Ramirez introduced himself and Officer O’Hara and got straight down to business. He crossed his legs and took out his notebook, but otherwise didn’t take his eyes off of the attractive Doctor.

‘Thanks for seeing us Dr. Harper, I’m in charge of the investigation of the five missing school girls, well four now obviously, and apart from our crude observations that she had been drugged, is there anything else you can tell us to assist us with our enquiries?’

‘She’s alive, but physically she’s in a pretty bad way. Nothing life threatening, and her body will heal, but she’s been very seriously abused Detective, and I’m afraid mentally, she’ll be scarred for life.’

Ramirez was wondering how many similar cases O’Hara had worked on, the details might be a bit harrowing for her, he thought, but good experience.

‘You okay O’Hara?’

The female officer shuffled in her chair feeling embarrassment and awkwardness in equal measure, ‘I’m fine Sir.’

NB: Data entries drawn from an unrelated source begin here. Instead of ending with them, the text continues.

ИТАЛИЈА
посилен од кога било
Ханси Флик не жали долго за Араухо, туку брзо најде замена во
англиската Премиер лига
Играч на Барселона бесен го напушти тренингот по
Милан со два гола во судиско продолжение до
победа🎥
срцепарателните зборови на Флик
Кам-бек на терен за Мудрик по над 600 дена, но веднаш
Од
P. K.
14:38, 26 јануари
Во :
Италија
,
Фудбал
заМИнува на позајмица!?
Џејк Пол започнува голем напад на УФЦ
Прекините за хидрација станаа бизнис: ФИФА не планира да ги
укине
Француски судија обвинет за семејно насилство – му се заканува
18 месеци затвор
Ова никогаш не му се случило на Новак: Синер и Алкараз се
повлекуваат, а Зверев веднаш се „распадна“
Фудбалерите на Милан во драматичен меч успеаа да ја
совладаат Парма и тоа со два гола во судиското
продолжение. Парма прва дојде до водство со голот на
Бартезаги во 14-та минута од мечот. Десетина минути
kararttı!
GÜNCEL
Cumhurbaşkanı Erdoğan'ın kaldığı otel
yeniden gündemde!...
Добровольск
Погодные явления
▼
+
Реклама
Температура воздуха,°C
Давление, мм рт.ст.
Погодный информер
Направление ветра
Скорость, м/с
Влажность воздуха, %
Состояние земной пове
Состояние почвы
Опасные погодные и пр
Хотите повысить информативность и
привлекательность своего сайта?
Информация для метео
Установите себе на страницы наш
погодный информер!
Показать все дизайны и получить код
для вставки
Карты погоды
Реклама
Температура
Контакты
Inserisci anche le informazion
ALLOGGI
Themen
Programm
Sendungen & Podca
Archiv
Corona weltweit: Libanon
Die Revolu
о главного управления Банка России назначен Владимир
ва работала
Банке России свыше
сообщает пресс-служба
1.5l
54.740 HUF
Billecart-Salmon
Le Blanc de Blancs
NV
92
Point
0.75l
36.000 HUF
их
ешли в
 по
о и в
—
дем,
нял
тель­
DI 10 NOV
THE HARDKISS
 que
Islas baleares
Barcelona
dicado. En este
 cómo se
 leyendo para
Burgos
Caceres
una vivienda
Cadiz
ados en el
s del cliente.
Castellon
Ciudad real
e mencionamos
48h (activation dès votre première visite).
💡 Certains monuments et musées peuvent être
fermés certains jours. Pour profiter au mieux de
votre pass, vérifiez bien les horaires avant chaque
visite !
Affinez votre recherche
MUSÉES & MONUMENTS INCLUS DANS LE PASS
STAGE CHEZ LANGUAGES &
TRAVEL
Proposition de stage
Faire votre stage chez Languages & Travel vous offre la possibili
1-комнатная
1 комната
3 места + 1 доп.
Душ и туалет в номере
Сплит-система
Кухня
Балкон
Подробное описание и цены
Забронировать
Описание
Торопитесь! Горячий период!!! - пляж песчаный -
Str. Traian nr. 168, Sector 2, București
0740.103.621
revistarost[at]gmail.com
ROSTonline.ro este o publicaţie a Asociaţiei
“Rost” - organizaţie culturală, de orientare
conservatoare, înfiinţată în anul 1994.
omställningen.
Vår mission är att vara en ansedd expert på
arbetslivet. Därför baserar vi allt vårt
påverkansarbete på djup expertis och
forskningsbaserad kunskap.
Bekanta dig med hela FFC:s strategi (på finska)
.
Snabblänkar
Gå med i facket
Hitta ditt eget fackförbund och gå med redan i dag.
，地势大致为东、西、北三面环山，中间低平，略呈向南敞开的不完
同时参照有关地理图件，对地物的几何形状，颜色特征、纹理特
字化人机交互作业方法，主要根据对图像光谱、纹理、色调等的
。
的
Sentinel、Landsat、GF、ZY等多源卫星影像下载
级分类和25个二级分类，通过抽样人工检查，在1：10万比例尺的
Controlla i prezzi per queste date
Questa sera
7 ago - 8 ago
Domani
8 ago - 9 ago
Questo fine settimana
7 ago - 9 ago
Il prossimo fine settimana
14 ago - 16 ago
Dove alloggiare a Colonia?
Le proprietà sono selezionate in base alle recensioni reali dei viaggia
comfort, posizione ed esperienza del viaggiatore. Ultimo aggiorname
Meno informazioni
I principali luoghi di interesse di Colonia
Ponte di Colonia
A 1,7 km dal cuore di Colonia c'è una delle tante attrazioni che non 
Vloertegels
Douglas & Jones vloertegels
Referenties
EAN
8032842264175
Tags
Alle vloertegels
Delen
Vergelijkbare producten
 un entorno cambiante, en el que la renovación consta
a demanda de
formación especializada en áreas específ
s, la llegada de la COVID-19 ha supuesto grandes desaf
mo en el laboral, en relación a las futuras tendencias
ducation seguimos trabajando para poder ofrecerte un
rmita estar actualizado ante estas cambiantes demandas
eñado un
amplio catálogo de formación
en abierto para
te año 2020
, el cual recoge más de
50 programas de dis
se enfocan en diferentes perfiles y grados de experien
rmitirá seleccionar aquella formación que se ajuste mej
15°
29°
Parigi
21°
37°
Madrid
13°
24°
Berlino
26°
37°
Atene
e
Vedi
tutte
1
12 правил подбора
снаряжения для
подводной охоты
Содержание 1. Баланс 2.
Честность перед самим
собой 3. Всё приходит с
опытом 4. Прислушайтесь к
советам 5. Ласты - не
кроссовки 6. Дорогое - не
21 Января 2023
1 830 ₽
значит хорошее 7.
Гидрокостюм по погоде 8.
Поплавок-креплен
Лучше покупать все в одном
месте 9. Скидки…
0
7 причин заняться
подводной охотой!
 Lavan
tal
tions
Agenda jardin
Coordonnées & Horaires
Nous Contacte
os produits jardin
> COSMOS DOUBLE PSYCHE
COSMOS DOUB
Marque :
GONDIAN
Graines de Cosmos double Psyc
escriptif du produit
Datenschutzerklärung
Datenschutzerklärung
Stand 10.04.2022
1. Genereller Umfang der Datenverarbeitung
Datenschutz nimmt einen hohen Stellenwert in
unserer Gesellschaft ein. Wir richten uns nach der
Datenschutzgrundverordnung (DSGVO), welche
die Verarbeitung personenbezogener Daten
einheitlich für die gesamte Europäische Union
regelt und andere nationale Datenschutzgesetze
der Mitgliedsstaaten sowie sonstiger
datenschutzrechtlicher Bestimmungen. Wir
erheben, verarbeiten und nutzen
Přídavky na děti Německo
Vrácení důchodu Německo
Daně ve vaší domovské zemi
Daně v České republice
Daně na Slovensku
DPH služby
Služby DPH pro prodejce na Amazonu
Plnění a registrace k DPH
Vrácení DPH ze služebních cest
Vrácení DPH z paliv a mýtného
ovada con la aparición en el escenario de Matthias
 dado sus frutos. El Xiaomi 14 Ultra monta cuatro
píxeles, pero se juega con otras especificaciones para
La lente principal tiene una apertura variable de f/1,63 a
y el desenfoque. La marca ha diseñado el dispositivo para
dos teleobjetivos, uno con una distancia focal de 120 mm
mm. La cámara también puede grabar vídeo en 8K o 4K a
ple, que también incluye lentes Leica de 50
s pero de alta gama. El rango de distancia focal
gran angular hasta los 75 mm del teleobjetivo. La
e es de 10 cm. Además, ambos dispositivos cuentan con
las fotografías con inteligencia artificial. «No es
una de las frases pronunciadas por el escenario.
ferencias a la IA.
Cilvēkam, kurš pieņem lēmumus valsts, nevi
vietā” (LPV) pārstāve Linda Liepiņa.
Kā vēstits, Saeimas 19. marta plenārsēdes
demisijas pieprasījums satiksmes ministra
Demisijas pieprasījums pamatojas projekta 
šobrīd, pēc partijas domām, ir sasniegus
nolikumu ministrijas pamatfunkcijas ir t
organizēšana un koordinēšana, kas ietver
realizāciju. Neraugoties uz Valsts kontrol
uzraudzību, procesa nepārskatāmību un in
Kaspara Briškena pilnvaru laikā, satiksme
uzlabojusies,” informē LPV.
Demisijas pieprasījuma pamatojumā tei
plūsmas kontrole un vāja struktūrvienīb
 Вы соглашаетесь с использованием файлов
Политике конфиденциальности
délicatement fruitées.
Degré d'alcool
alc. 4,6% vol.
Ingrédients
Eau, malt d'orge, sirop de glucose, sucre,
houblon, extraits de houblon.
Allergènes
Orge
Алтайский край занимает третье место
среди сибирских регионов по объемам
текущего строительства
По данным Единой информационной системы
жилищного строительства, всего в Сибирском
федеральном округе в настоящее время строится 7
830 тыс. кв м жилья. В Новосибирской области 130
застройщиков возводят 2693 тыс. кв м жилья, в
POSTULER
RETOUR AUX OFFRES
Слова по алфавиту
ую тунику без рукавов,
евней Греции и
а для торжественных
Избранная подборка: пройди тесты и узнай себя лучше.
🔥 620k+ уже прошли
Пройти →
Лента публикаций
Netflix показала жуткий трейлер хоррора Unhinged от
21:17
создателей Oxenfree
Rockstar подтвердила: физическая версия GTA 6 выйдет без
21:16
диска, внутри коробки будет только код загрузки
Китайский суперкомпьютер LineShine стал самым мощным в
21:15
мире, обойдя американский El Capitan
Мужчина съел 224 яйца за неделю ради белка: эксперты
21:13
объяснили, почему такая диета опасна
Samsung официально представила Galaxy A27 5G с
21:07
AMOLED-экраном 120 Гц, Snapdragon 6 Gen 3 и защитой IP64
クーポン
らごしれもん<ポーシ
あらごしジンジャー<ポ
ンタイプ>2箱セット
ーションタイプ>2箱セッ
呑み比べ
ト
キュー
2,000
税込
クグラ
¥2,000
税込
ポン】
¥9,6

‘How d’ya mean Doctor?’ asked Ramirez.

‘She was raped, several times over, and sodomized. Stupid to say but thank God she was drugged, but the physical damage remains the same. Whichever animal did this to her...excuse me Detective, but it’s been a long time since I’ve seen such callous abuse of a young girl, he needs finding before he can exact the same vile abuse on someone else.’ Doctor Harper tried to compose herself before she continued. ‘She would have been a virgin before the attack and now, well, let’s just hope she can still have children sometime in the future, when the mental scars have healed.’

‘I see, we’ll get the bastard who did it, we’re doing all we can. DNA Doctor?’

‘Yes, we have the attacker’s DNA. But very little else I’m afraid. The strange this is, there are no other injuries apart from those inflicted sexually. Usually someone committing a sexually-violent act would harm the person in other ways. It looks like we’re dealing with a pedophile, through and through.’

‘Thank you Doctor. Is she conscious? I know it’s difficult but she may well be able to tell us something that would lead us to the man who did it.’

‘I’m sorry detective, it’s far too early, she hasn’t fully recovered from the effects of the barbiturates yet, give it another few hours and...’

‘It may be too late then Doctor, you’ll let me know the second we can talk to her? It wouldn't be me; I’d ask O’Hara here if she could...’

‘As I said, give it a couple of hours and I’ll call you, okay?’

Officer O’Hara had just realized why Ramirez had asked her to go along with him to the hospital.

‘As soon as you possibly can, it might save lives.’

Ramirez stood up to leave and shook hands and thanked the Doctor, on the way out he saw a young girl lying on a bed in a treatment room through a window. Her eyes were closed, she was still unconscious. She had tubes in her mouth and nose and her mother was sitting beside her holding her hand. Ramirez stared hard at the suffering inflicted by the beast who was out there somewhere. He then turned to the Doctor and said, ‘She’s alive. Thanks again Doctor.’

The bouncy assistant jumped up from her desk and showed them out of the special unit.

Ramirez and O’Hara headed for the elevator. Neither of them said a word for some time.